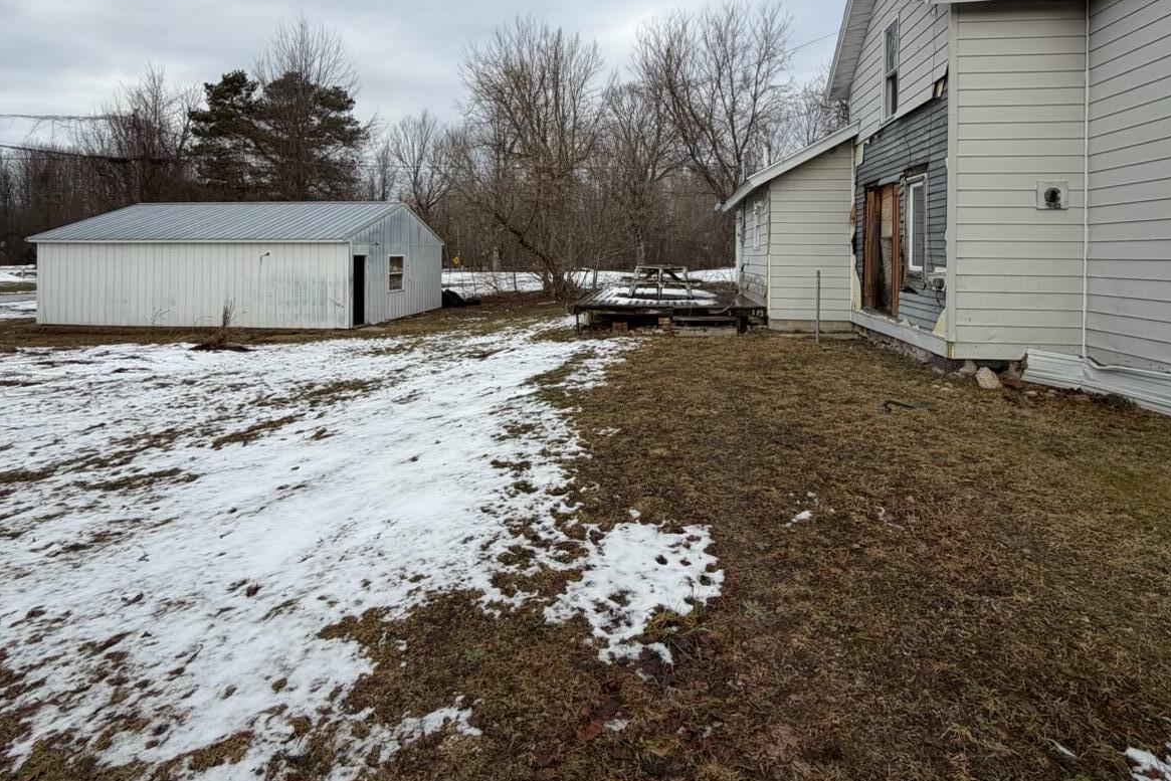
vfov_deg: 60.4
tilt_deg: -0.4
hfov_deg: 84.0
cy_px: 257
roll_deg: -0.5
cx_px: 602
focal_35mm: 20
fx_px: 651
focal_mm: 2.22
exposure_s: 1/770
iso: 25
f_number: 2.2
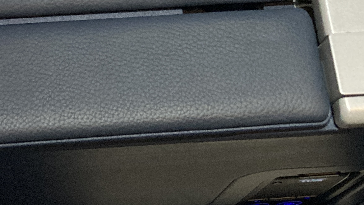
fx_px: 1014
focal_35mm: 105
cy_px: -50
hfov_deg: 20.1
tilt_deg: -66.0
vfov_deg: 11.3
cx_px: 69
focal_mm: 3.99
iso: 320
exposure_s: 1/52
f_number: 1.8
# # #
[What to do] Print, without pictures, exactly the lines from the one containing "hfov_deg: 84.0" through the final line of the records above.

[Solution]
hfov_deg: 84.0
cy_px: 257
roll_deg: -0.5
cx_px: 602
focal_35mm: 20
fx_px: 651
focal_mm: 2.22
exposure_s: 1/770
iso: 25
f_number: 2.2
fx_px: 1014
focal_35mm: 105
cy_px: -50
hfov_deg: 20.1
tilt_deg: -66.0
vfov_deg: 11.3
cx_px: 69
focal_mm: 3.99
iso: 320
exposure_s: 1/52
f_number: 1.8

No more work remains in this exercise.